■ Work task: Convert every line of source text in the records into a Markdown table with the columns "Row" and "Line": number the rows and skip blank lines. Leave the pictures out of the table.

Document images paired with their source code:
Start of Block
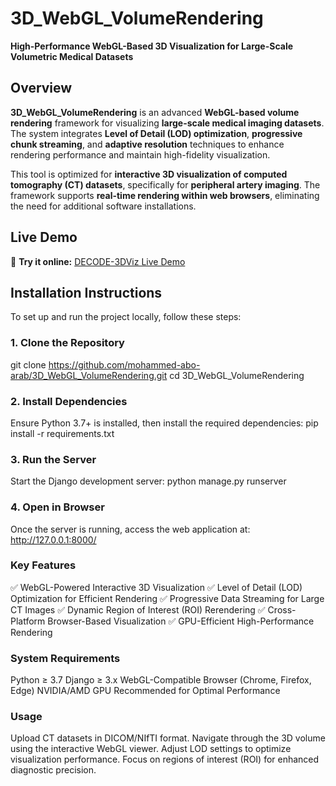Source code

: # **3D_WebGL_VolumeRendering**
**High-Performance WebGL-Based 3D Visualization for Large-Scale Volumetric Medical Datasets**

## **Overview**
**3D_WebGL_VolumeRendering** is an advanced **WebGL-based volume rendering** framework for visualizing **large-scale medical imaging datasets**. The system integrates **Level of Detail (LOD) optimization**, **progressive chunk streaming**, and **adaptive resolution** techniques to enhance rendering performance and maintain high-fidelity visualization.

This tool is optimized for **interactive 3D visualization of computed tomography (CT) datasets**, specifically for **peripheral artery imaging**. The framework supports **real-time rendering within web browsers**, eliminating the need for additional software installations.

## **Live Demo**
🔗 **Try it online:** [DECODE-3DViz Live Demo](https://mohammedaboarab.pythonanywhere.com/)

## **Installation Instructions**
To set up and run the project locally, follow these steps:

### **1. Clone the Repository**

git clone https://github.com/mohammed-abo-arab/3D_WebGL_VolumeRendering.git
cd 3D_WebGL_VolumeRendering

### **2. Install Dependencies**
Ensure Python 3.7+ is installed, then install the required dependencies:
pip install -r requirements.txt

### **3. Run the Server**
Start the Django development server:
python manage.py runserver

### **4. Open in Browser**
Once the server is running, access the web application at:
http://127.0.0.1:8000/

### **Key Features**
✅ WebGL-Powered Interactive 3D Visualization
✅ Level of Detail (LOD) Optimization for Efficient Rendering
✅ Progressive Data Streaming for Large CT Images
✅ Dynamic Region of Interest (ROI) Rerendering
✅ Cross-Platform Browser-Based Visualization
✅ GPU-Efficient High-Performance Rendering

### **System Requirements**
Python ≥ 3.7
Django ≥ 3.x
WebGL-Compatible Browser (Chrome, Firefox, Edge)
NVIDIA/AMD GPU Recommended for Optimal Performance

### **Usage**
Upload CT datasets in DICOM/NIfTI format.
Navigate through the 3D volume using the interactive WebGL viewer.
Adjust LOD settings to optimize visualization performance.
Focus on regions of interest (ROI) for enhanced diagnostic precision.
End of Block
■ Task answer:
| Row | Line |
|---|---|
| 1 | Source code |
| 2 | : # **3D_WebGL_VolumeRendering** |
| 3 | **High-Performance WebGL-Based 3D Visualization for Large-Scale Volumetric Medical Datasets** |
| 4 | ## **Overview** |
| 5 | **3D_WebGL_VolumeRendering** is an advanced **WebGL-based volume rendering** framework for visualizing **large-scale medical imaging datasets**. The system integrates **Level of Detail (LOD) optimization**, **progressive chunk streaming**, and **adaptive resolution** techniques to enhance rendering performance and maintain high-fidelity visualization. |
| 6 | This tool is optimized for **interactive 3D visualization of computed tomography (CT) datasets**, specifically for **peripheral artery imaging**. The framework supports **real-time rendering within web browsers**, eliminating the need for additional software installations. |
| 7 | ## **Live Demo** |
| 8 | 🔗 **Try it online:** [DECODE-3DViz Live Demo](https://mohammedaboarab.pythonanywhere.com/) |
| 9 | ## **Installation Instructions** |
| 10 | To set up and run the project locally, follow these steps: |
| 11 | ### **1. Clone the Repository** |
| 12 | git clone https://github.com/mohammed-abo-arab/3D_WebGL_VolumeRendering.git |
| 13 | cd 3D_WebGL_VolumeRendering |
| 14 | ### **2. Install Dependencies** |
| 15 | Ensure Python 3.7+ is installed, then install the required dependencies: |
| 16 | pip install -r requirements.txt |
| 17 | ### **3. Run the Server** |
| 18 | Start the Django development server: |
| 19 | python manage.py runserver |
| 20 | ### **4. Open in Browser** |
| 21 | Once the server is running, access the web application at: |
| 22 | http://127.0.0.1:8000/ |
| 23 | ### **Key Features** |
| 24 | ✅ WebGL-Powered Interactive 3D Visualization |
| 25 | ✅ Level of Detail (LOD) Optimization for Efficient Rendering |
| 26 | ✅ Progressive Data Streaming for Large CT Images |
| 27 | ✅ Dynamic Region of Interest (ROI) Rerendering |
| 28 | ✅ Cross-Platform Browser-Based Visualization |
| 29 | ✅ GPU-Efficient High-Performance Rendering |
| 30 | ### **System Requirements** |
| 31 | Python ≥ 3.7 |
| 32 | Django ≥ 3.x |
| 33 | WebGL-Compatible Browser (Chrome, Firefox, Edge) |
| 34 | NVIDIA/AMD GPU Recommended for Optimal Performance |
| 35 | ### **Usage** |
| 36 | Upload CT datasets in DICOM/NIfTI format. |
| 37 | Navigate through the 3D volume using the interactive WebGL viewer. |
| 38 | Adjust LOD settings to optimize visualization performance. |
| 39 | Focus on regions of interest (ROI) for enhanced diagnostic precision. |